Non-competition agreements are not enforceable against:

  • Physicians, nurses, psychologists, social workers, broadcasting industry, and lawyers;
  • Employees classified as non-exempt under the federal Fair Labor Standards Act;
  • Undergraduate or graduate students in an internship or short-term employment relationship;
  • Employees who have been terminated without cause or laid off; and
  • Employees who are 18 years of age or younger.
New Hampshire NH Rev. Stats. §§ 275:70, 275:70-a

An employer who requires a potential employee to execute a noncompete agreement must provide a copy of the agreement to the potential employee prior to the employee’s acceptance of an offer for employment.

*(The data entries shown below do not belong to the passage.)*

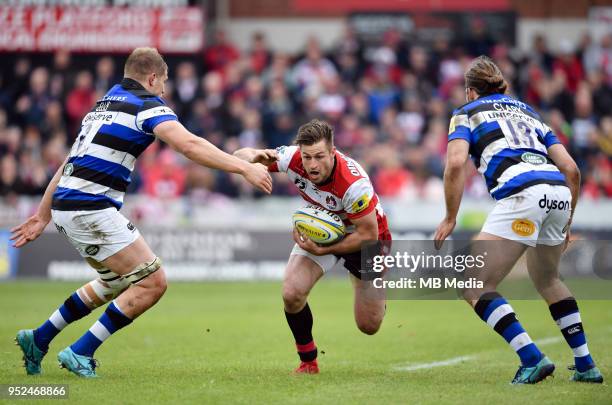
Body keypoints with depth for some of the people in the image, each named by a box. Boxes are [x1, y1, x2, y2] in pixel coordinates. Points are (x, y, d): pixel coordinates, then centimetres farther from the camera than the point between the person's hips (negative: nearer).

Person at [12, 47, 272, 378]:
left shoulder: (105, 104, 23)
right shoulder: (147, 105, -4)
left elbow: (71, 163, 25)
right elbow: (188, 145, -21)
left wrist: (43, 215, 29)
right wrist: (244, 168, -22)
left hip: (65, 204, 10)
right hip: (92, 210, -10)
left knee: (116, 282, 25)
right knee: (152, 282, -5)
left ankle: (38, 339, 27)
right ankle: (80, 353, -4)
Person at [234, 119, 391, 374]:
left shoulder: (354, 183, -40)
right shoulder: (292, 157, -28)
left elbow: (368, 235, -29)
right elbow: (240, 156, -17)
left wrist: (322, 250, -31)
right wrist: (253, 158, -41)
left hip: (365, 236, -3)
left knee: (369, 326, 4)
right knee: (292, 295, -21)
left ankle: (379, 293, 42)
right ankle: (308, 361, 4)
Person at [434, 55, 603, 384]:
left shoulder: (467, 113, 17)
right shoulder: (527, 112, 31)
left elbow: (455, 164, -3)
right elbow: (571, 169, 23)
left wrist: (450, 218, 5)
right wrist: (565, 224, 32)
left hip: (522, 194, -6)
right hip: (559, 194, 6)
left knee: (475, 288, 0)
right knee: (546, 280, 30)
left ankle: (532, 360, -14)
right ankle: (586, 365, 25)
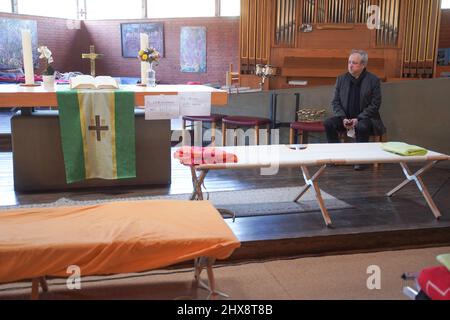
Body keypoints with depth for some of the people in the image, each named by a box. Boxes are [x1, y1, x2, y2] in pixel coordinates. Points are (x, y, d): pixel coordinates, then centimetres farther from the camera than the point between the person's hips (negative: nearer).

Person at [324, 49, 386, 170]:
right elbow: (335, 102, 5)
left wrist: (358, 119, -18)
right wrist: (343, 118, -11)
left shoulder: (373, 80, -4)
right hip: (345, 118, 4)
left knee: (362, 127, -36)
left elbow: (375, 105, -8)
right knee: (328, 123, -22)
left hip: (365, 118, -4)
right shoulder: (341, 79, 6)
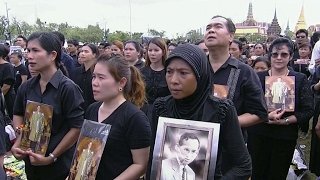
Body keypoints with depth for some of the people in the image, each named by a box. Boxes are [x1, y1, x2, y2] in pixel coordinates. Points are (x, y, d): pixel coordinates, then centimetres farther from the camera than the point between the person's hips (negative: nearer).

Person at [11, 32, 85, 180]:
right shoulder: (25, 87, 0)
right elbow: (18, 114, 16)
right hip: (31, 162, 5)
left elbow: (77, 128, -17)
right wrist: (18, 142, 0)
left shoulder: (68, 88, -16)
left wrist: (52, 157, -16)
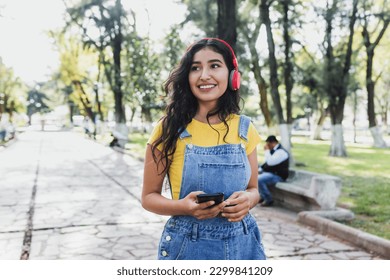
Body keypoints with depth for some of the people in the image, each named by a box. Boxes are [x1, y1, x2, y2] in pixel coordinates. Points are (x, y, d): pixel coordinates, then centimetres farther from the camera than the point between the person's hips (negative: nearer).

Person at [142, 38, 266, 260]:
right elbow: (149, 196, -4)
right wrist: (184, 206, -22)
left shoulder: (244, 129, -2)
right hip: (188, 247, -2)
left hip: (242, 245, 3)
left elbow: (253, 189, 8)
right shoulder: (170, 129, -10)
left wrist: (248, 199, -14)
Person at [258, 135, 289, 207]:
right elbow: (267, 162, 22)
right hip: (269, 173, 11)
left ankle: (269, 200, -15)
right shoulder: (273, 150, 13)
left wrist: (267, 150, -19)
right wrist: (259, 169, 8)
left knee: (259, 179, -29)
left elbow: (270, 162, -29)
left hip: (277, 176, -11)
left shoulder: (281, 152, -19)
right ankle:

If a noncompete agreement has not been disclosed, the noncompete will not be enforceable against the employee. However, all other provisions relating to employment, confidentiality, nondisclosure, trade secrets, intellectual property assignment, or any other employment agreement provision will remain in full force and effect.

Post-employment restrictive covenants are valid and enforceable if the restraints are reasonable and:

  1. The restriction may not be greater than necessary to protect the employer’s legitimate interests;
  2. The restriction may not impose an undue hardship on the employee; and
  3. The restriction may not be injurious to the public interest.

Any noncompete agreement between an employer and an employee who makes 200% of the federal minimum wage or less is unenforceable.

New Hampshire courts disfavor and narrowly constrain restrictive covenants.

Rhode Island Rhode Island Noncompetition Agreement Act, RI Gen Laws §§ 28-59-1 to 28-59-3 Noncompetition agreements are prohibited for employees who are:

  • Classified as non-exempt under the federal Fair Labor Standards Act;
  • Undergraduate or graduate students in an internship or short-term employment relationship;
  • Under the age of 18; or
  • Are low-wage earners, defined as earning less than 250% of the federal poverty level.

The Act does not apply to agreements:

  • With independent contractors;
  • Outside of the employment relationship; or
  • Entered into the sale of a business or substantially all of the operating assets of a business.

Rhode Island courts will only enforce a noncompete agreement if:

  1. The restriction is ancillary to an otherwise valid transaction or employment relationship;
  2. Adequate consideration was given for the restriction;
  3. The restriction protects a legitimate interest; and
  4. The restriction is reasonable when comparing the restrictions to the employer’s protective interest.
Puerto Rican Common Law Noncompetition agreements are valid but subject to the following conditions (see Arthur Young & Co. v. Vega III136 DPR 157 (1994)):

  • An agreement must be in writing;
  • The employer must have a legitimate interest to protect, and an agreement must be drafted not to impose any limitations beyond those needed to protect such interest;
  • Restrictions on an employee must be circumscribed to activities similar to those that the employee is engaged in – an agreement that restricts a former employee from working in other capacities is invalid;
  • Restrictions may not exceed 12 months after the employee’s termination date – any additional term is excessive and illegal per se;
  • The geographic scope must be strictly limited to what’s necessary to prevent actual competition between employer and employee;
  • An agreement should only cover clients who were personally served by the employee for a reasonable period of time and still be a client of the employer at the time employment ended;
    • Restrictions applicable to potential clients would be considered excessively broad and, therefore, invalid (see PACIV, Inc. v. Perez Rivera159 DPR 523 (2003);
  • The employer must provide valid and sufficient consideration in exchange;
    • For newly hired employees, an offer of employment is deemed sufficient consideration; and
    • For current employees, additional consideration must be provided, such as a promotion or additional benefits.